How is saturation different from CPU or memory pressure?
Connection-pool saturation is about slots, not resources. A node can be at 92% saturation while CPU and memory are comfortable, simply because too many clients are holding connections open. Conversely, a node under heavy CPU load can have plenty of free connection slots. This card measures only the connection ceiling.
What is the actual ceiling the percentage is measured against?
connections.current + connections.available, which equals the effective ceiling: the lower of the configured maxIncomingConnections and the operating-system file-descriptor limit (ulimit -n). If your FD limit is below your configured max, the real ceiling is the FD limit, and saturation will hit 90% earlier than your maxIncomingConnections setting suggests.
Should I just raise maxIncomingConnections to make the alert stop?

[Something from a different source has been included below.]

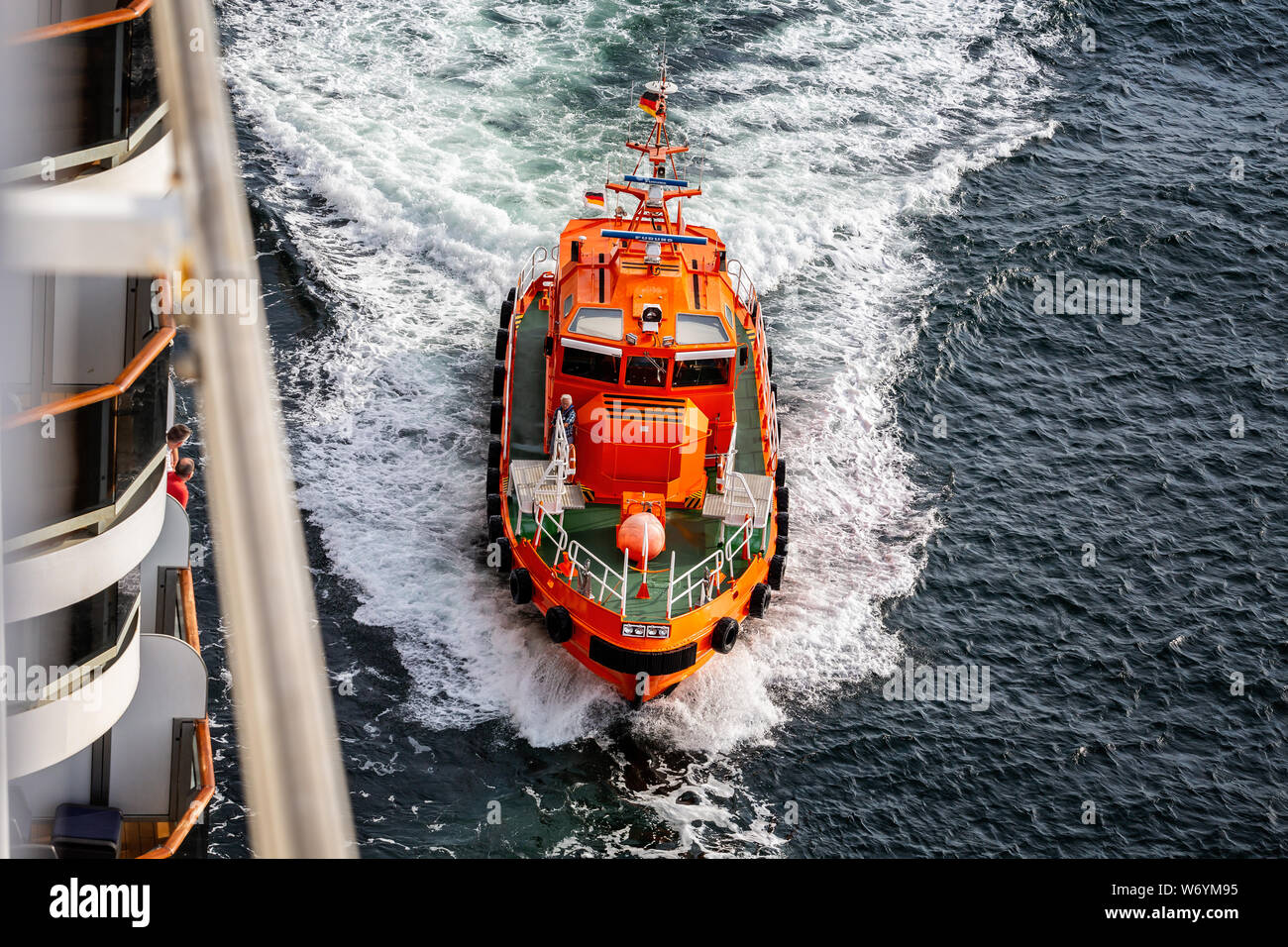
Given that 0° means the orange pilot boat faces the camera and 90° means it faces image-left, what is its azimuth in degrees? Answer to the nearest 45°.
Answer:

Rarely the right first move. Raising the ceiling lets more connections in, but each connection consumes memory and a file descriptor, so you can trade a connection-pool problem for a memory or FD-exhaustion problem. Fix the application side first: lower the driver maxPoolSize, close leaked connections, or reduce the number of app instances. Raise the server ceiling only when you have confirmed the demand is legitimate and the node has headroom.

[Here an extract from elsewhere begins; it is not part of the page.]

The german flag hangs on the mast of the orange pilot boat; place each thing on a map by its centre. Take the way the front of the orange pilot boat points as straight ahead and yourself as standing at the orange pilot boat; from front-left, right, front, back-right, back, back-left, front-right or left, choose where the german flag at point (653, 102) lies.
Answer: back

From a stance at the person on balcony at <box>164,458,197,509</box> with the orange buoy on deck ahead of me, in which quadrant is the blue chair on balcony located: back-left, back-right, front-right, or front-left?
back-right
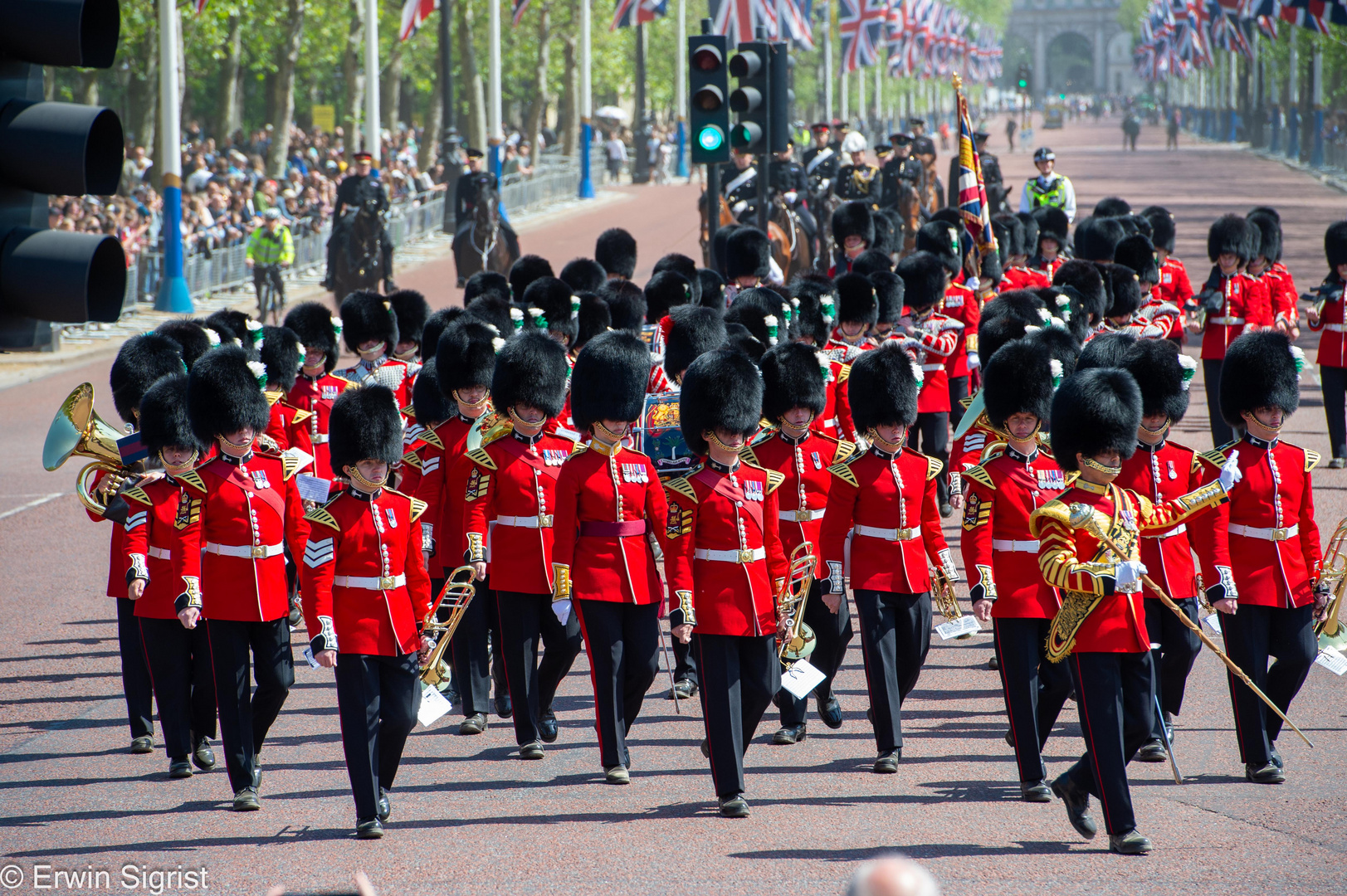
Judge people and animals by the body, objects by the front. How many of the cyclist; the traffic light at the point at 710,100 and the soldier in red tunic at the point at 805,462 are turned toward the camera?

Does this card work on MongoDB Atlas?
Yes. Atlas exposes the same serverStatus.connections figures, and the saturation calculation is identical. Atlas also has its own native Connections alert condition; this card complements it by surfacing the breach inside the Nerve Centre alongside your other connectors so you can correlate with storefront traffic and revenue.
The alert cleared on its own without us doing anything. What happened?
Connection demand fell back below 90% for the node, usually because a traffic peak passed, a batch job finished, or a leaking app instance was recycled. A self-clearing saturation alert is still worth a post-incident note: if it recurs at the same time each day, you have a predictable load pattern to size for rather than a one-off.